Beşiktaş'ın eski takım arkadaşın Yusuf'u transfer ettiğini
duyunca tepkin nasıldı?
Yusuf abi son dönemlerde çok başarılı bir performans sergiledi.
Beşiktaş'ta oynamayı çoktan hak etti. Tecrübesiyle Beşiktaş'a
yararlı olacağına inanıyorum.
Fabian Ernst'i beğeniyor musun? Sence ona verilen parayı
hak ediyor mu?
Ernst'i Almanya'dan tanıyorum. Kendisiyle karşı karşıya oynadım.

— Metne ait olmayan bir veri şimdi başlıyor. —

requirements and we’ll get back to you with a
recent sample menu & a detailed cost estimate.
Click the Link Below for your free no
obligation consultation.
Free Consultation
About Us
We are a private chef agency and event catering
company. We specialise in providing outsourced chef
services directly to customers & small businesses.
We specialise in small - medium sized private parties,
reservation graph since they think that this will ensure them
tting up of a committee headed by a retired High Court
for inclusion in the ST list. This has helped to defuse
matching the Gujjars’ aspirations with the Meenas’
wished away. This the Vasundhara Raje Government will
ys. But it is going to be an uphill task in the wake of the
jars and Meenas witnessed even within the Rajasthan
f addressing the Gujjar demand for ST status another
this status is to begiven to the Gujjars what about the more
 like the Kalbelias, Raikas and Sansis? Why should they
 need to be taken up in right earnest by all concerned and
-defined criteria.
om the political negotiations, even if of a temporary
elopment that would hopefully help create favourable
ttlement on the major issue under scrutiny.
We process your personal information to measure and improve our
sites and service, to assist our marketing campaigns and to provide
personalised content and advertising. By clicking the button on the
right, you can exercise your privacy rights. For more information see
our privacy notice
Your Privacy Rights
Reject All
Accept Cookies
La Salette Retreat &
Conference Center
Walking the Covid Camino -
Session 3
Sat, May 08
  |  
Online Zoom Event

Agresif, koşan ve mücadele eden bir futbolcu. Teknik kapasitesi
kısıtlı olduğu için daha çok tek ve garanti pas yapmayı seven bir
oyuncu. Her ne kadar iyi bir oyuncu olsa da Beşiktaş'ta fazla
kalacağını tahmin etmiyorum.
Beşiktaş'tan sonra neden Süper Lig yerine Almanya'yı tercih
ettin? Tekrar Türkiye'ye dönmeyi düşünüyor musun?
Almanya'ya gelme sebebim, Türkiye'de son zamanlarda bunalmaya
başlamış olmamdı. Ben de bir değişiklik yapmak istedim. Mayıs'ta
mukavelem bitecek. İnşallah tekrar Türkiye'de futbol kariyerimi
devam ettirmek istiyorum.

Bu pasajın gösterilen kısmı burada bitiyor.